■ Try it: Switch each "winkelmand" in the rows below to "winkelwagen", changing nothing else. Omit the pictures from your answer.

(Page images and extracted text)
BEGIN

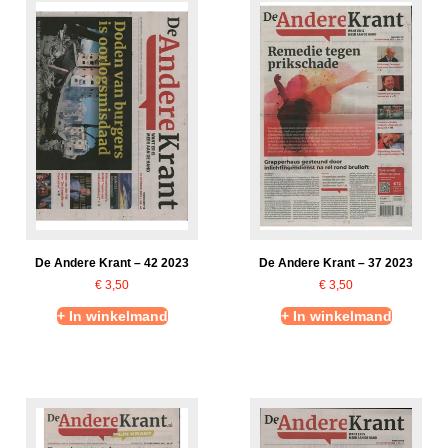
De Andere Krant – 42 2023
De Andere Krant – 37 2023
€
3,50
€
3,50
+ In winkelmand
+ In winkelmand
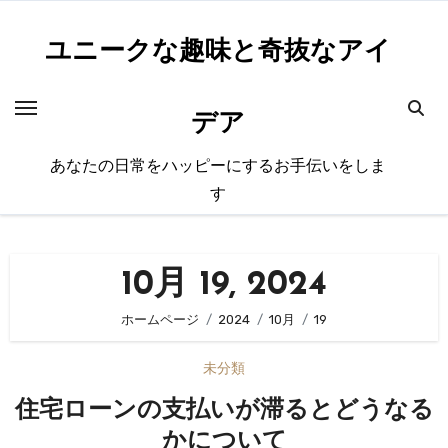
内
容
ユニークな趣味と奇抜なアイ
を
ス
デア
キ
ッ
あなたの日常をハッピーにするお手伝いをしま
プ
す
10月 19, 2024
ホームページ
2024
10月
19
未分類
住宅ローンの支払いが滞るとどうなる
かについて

END

■ Exercise response:
De Andere Krant – 42 2023
De Andere Krant – 37 2023
€
3,50
€
3,50
+ In winkelwagen
+ In winkelwagen
内
容
ユニークな趣味と奇抜なアイ
を
ス
デア
キ
ッ
あなたの日常をハッピーにするお手伝いをしま
プ
す
10月 19, 2024
ホームページ
2024
10月
19
未分類
住宅ローンの支払いが滞るとどうなる
かについて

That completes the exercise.